Rainstorms can liven up your fishing

Hurricane Isaac delivered another blow to Louisiana and Mississippi, but its residual effects on the Midwest could be a boon to bass fishing.

In other words, some rain could be good – even a lot of rain – where it’s badly needed.

And that goes for your local fishery. Some of these lakes are several feet below normal, so a good dousing is just what the doctor ordered.

From a fishing standpoint, it can really provoke bass into biting, especially if you can get on the water ahead of the storm (but be off it before dangerous weather moves in!). Forthcoming storms will send the barometer into a tizzy and trigger feeding periods.

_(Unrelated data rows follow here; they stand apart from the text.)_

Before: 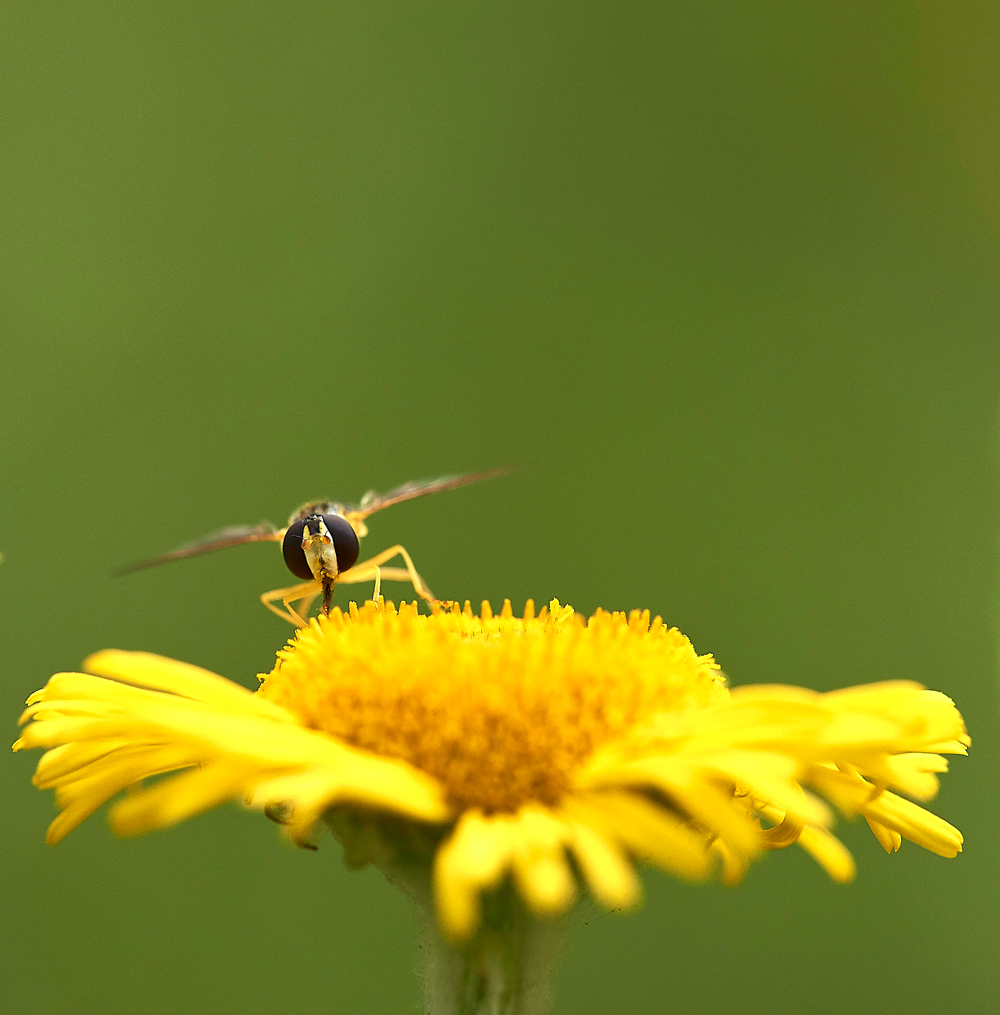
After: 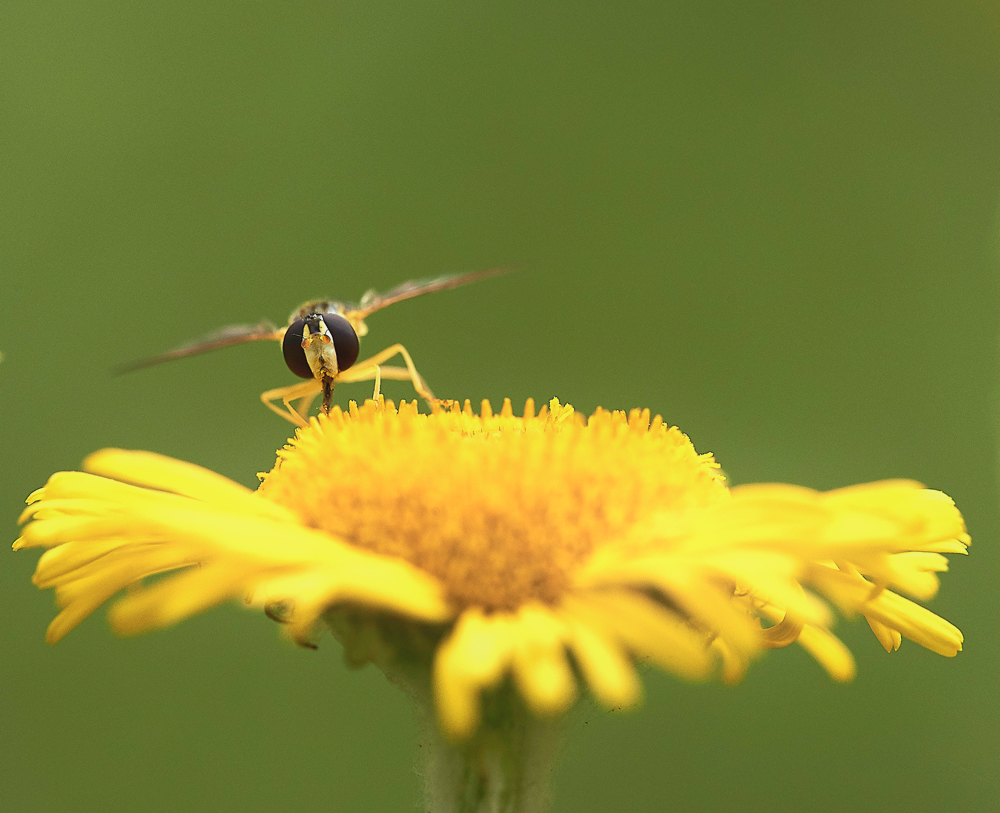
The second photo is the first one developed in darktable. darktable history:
contrast brightness saturation: contrast -0.102, saturation -0.096
shadows and highlights: highlights 71.15, soften with gaussian
tone equalizer: edges refinement/feathering 500, mask exposure compensation -1.57 EV, preserve details no
crop and rotate: top 19.846%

But even better fishing can occur after it’s rained. That influx of freshwater pouring into a lake that’s been ravaged by drought conditions can really invigorate the bass into biting.

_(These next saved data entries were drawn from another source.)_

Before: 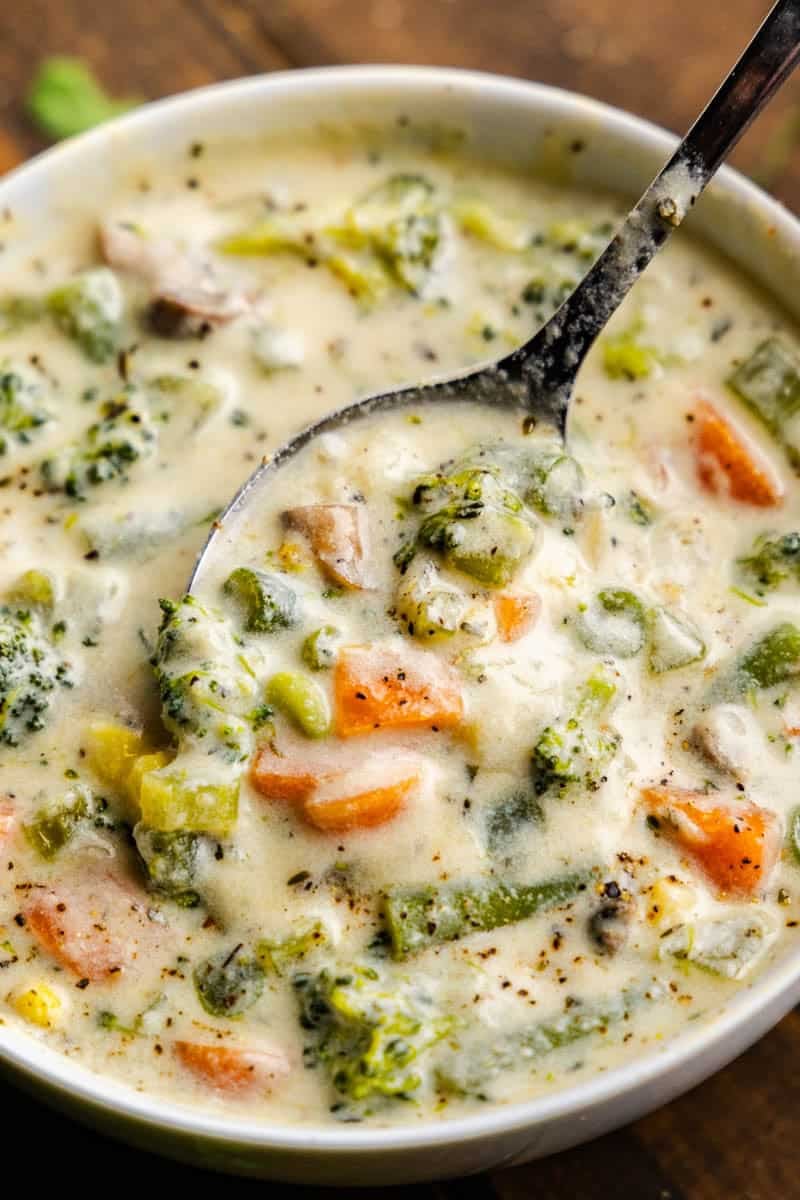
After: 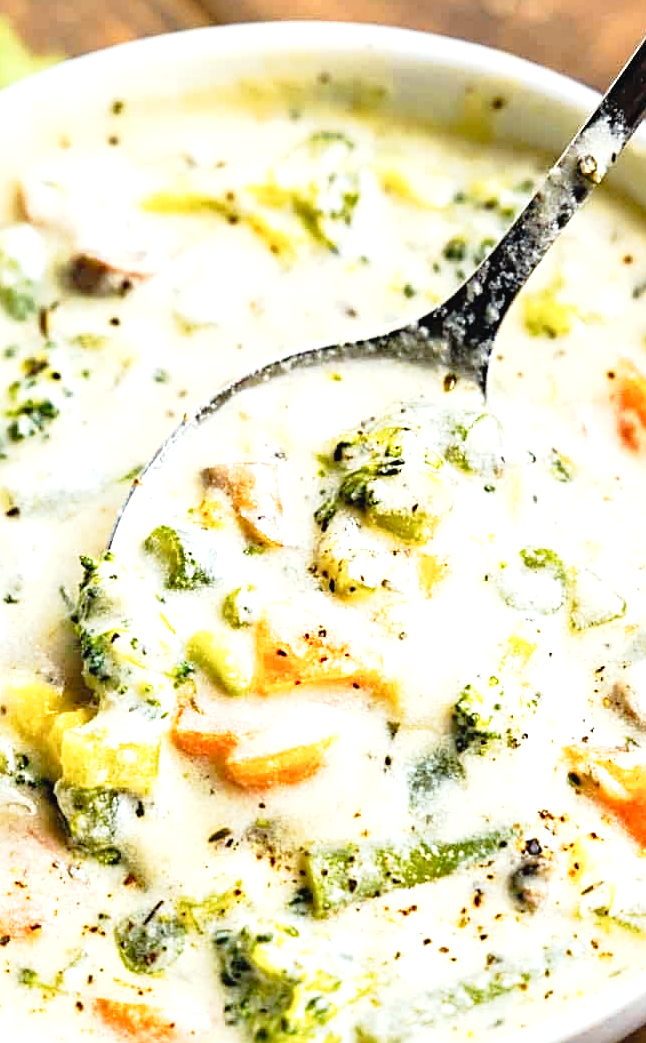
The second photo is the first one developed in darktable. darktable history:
exposure: black level correction 0, exposure 1.2 EV, compensate exposure bias true, compensate highlight preservation false
crop: left 9.914%, top 3.604%, right 9.293%, bottom 9.429%
tone curve: curves: ch0 [(0, 0.021) (0.049, 0.044) (0.152, 0.14) (0.328, 0.377) (0.473, 0.543) (0.663, 0.734) (0.84, 0.899) (1, 0.969)]; ch1 [(0, 0) (0.302, 0.331) (0.427, 0.433) (0.472, 0.47) (0.502, 0.503) (0.527, 0.524) (0.564, 0.591) (0.602, 0.632) (0.677, 0.701) (0.859, 0.885) (1, 1)]; ch2 [(0, 0) (0.33, 0.301) (0.447, 0.44) (0.487, 0.496) (0.502, 0.516) (0.535, 0.563) (0.565, 0.6) (0.618, 0.629) (1, 1)], preserve colors none
sharpen: radius 2.792
color calibration: illuminant Planckian (black body), adaptation linear Bradford (ICC v4), x 0.362, y 0.366, temperature 4514.42 K
tone equalizer: edges refinement/feathering 500, mask exposure compensation -1.57 EV, preserve details no
shadows and highlights: shadows 25.33, highlights -23.29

A sudden surge of freshwater, especially after a long, hot dry period, creates current and draws baitfish by the thousands to the source. It can be a small creek, headwaters, ditch or even a roadside culvert dumping into the body of water. This freshwater carries a lot of nutrients and the baitfish are there to capitalize on it.

And, of course, the bass know that, too. They will slide up into those outflows and feed wildly because it’s a great opportunity for them to trap bait and gorge themselves.

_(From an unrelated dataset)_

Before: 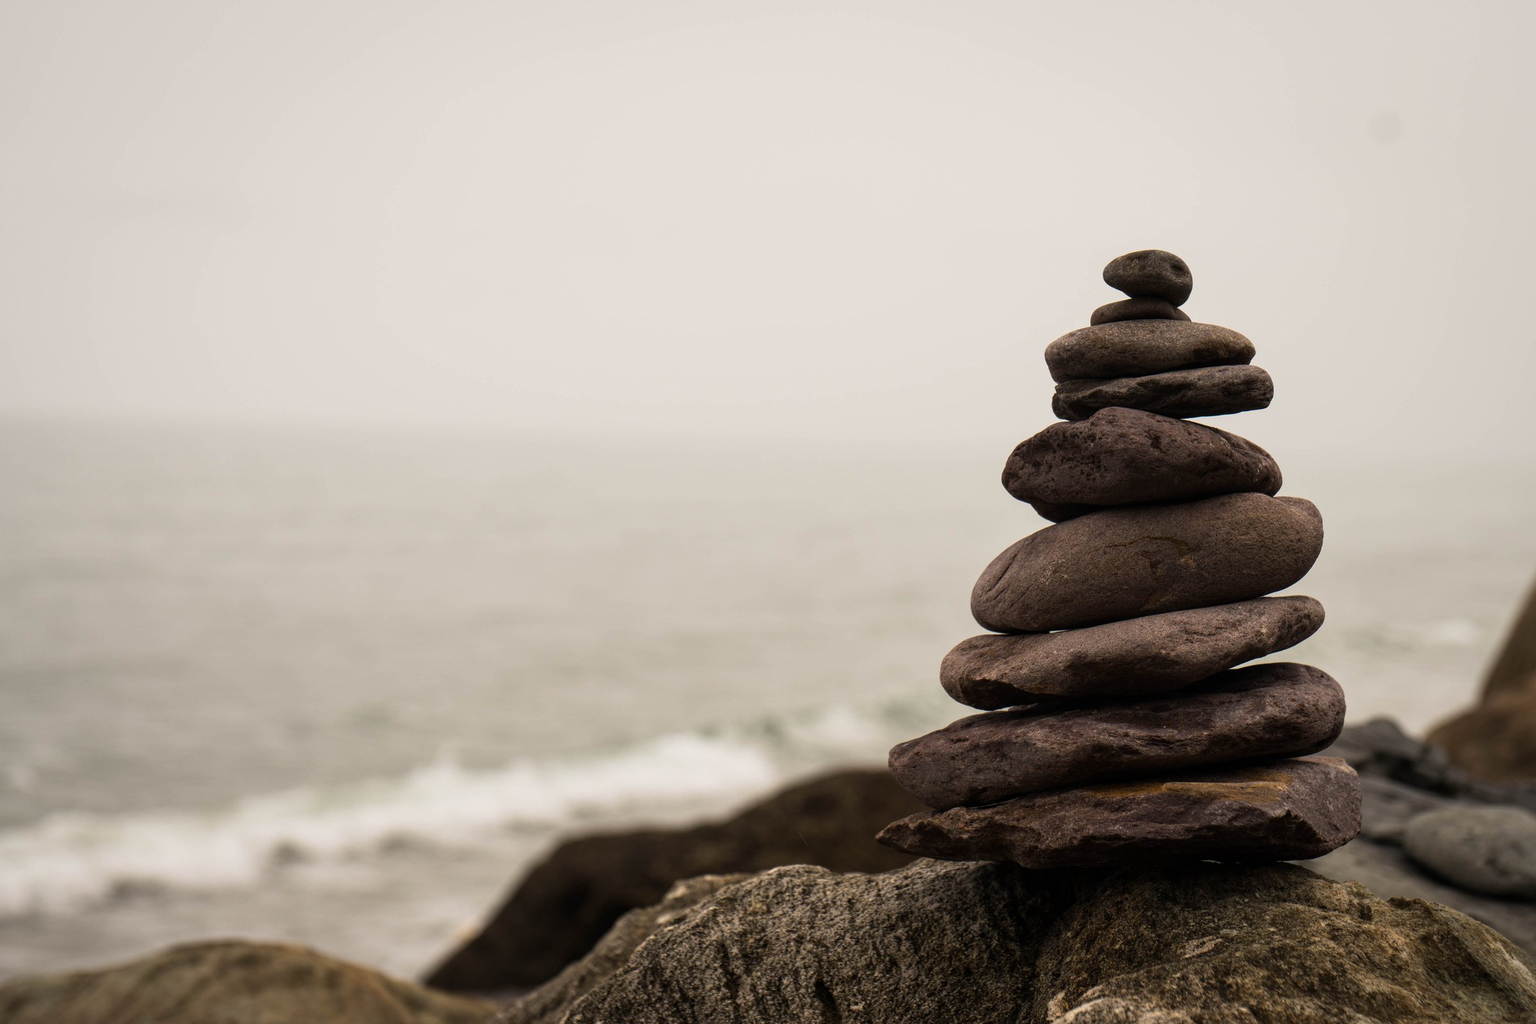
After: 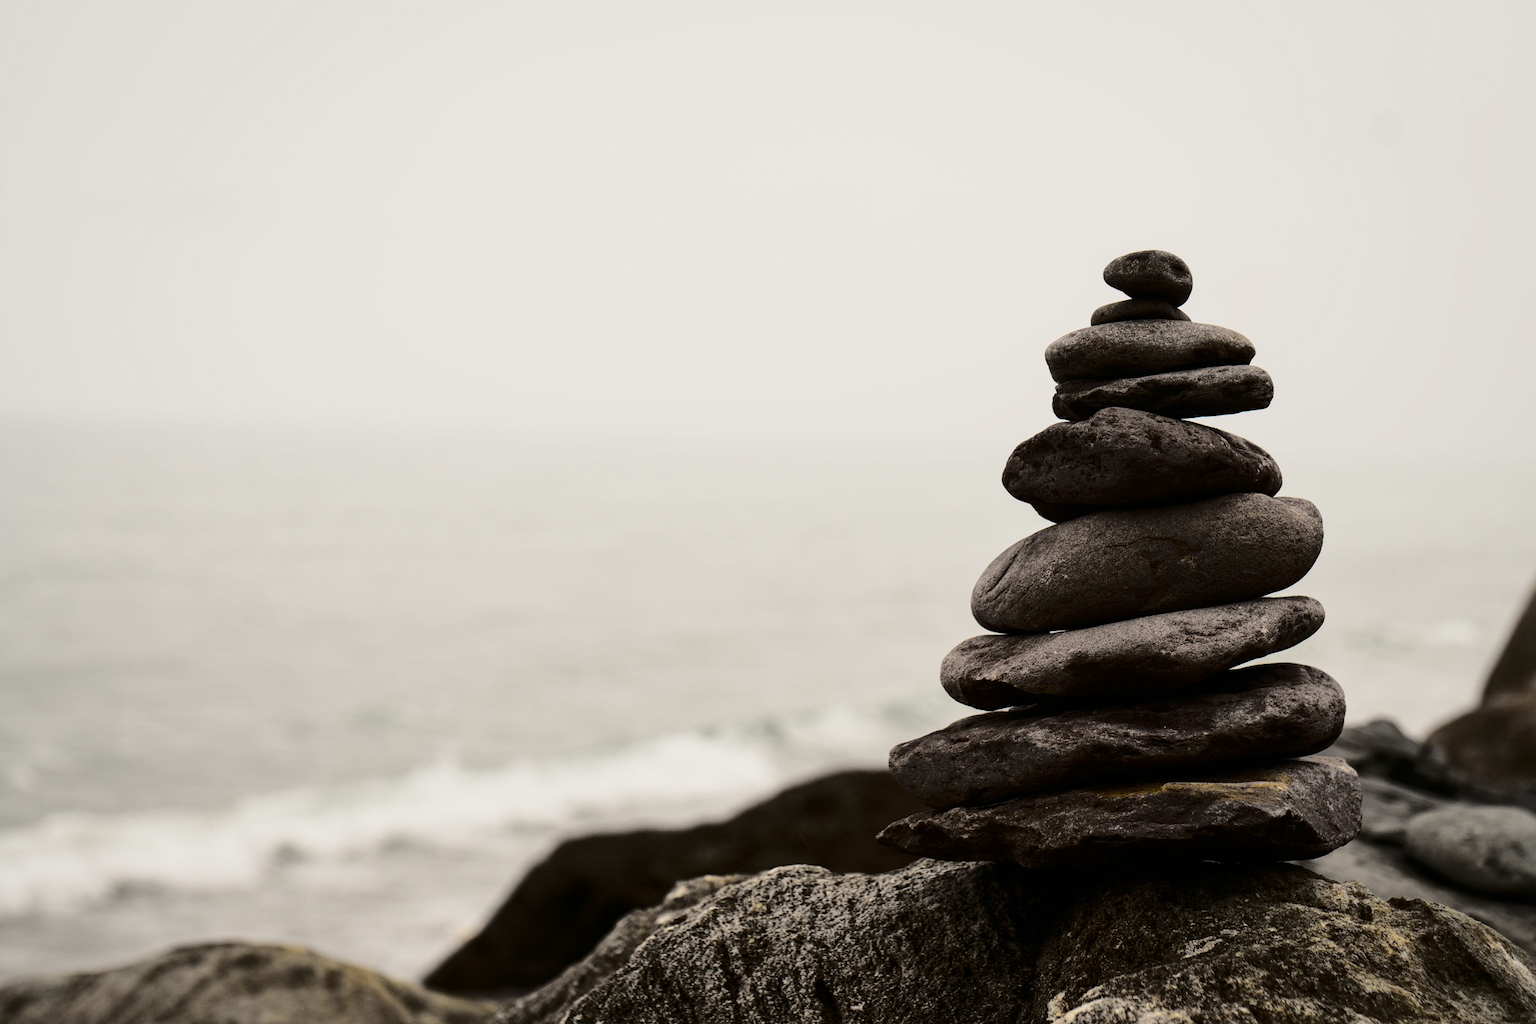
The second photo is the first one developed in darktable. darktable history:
tone curve: curves: ch0 [(0, 0) (0.094, 0.039) (0.243, 0.155) (0.411, 0.482) (0.479, 0.583) (0.654, 0.742) (0.793, 0.851) (0.994, 0.974)]; ch1 [(0, 0) (0.161, 0.092) (0.35, 0.33) (0.392, 0.392) (0.456, 0.456) (0.505, 0.502) (0.537, 0.518) (0.553, 0.53) (0.573, 0.569) (0.718, 0.718) (1, 1)]; ch2 [(0, 0) (0.346, 0.362) (0.411, 0.412) (0.502, 0.502) (0.531, 0.521) (0.576, 0.553) (0.615, 0.621) (1, 1)], color space Lab, independent channels, preserve colors none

It doesn’t take much; the lake only needs to come up a couple of inches or 2 feet. In either case, it fires up fishing.

Also, it can trigger the fall migration in some parts of the country. Bass will move from the main lake to the nearest outflow as they do when fall rains push new water into a system.

The best areas for me have been those in which the water is more restricted such as tubes, culverts or small streams coming into a lake or river. That restriction helps confine the bass to a smaller area and make them easier to locate. Oftentimes, the water is clear; other times, it’s chocolate mud.

That dictates my lure choice. When it’s dirty, the spinnerbait is my favorite lure because I can fish it top to bottom. I will get as shallow as I can and cast right up to the outflow and move it out with the current.

Don’t overlook topwaters, either. If the water is clear, the Strike King Caffeine Shad, a soft jerkbait, can be a killer. Crankbaits, or even jigs, work too. Simply choose a lure that imitates the local baitfish because that’s the primary forage in that situation.

And remember, this feeding frenzy can happen quickly; it may last an hour or so or it may last for an entire day.

So, if your area gets hit with some of the heavy rains this weekend and conditions are safe to be on the water, go looking for those little run-off areas. You can bet the bass will be looking for them, too.

Remember, it’s all about the attitude!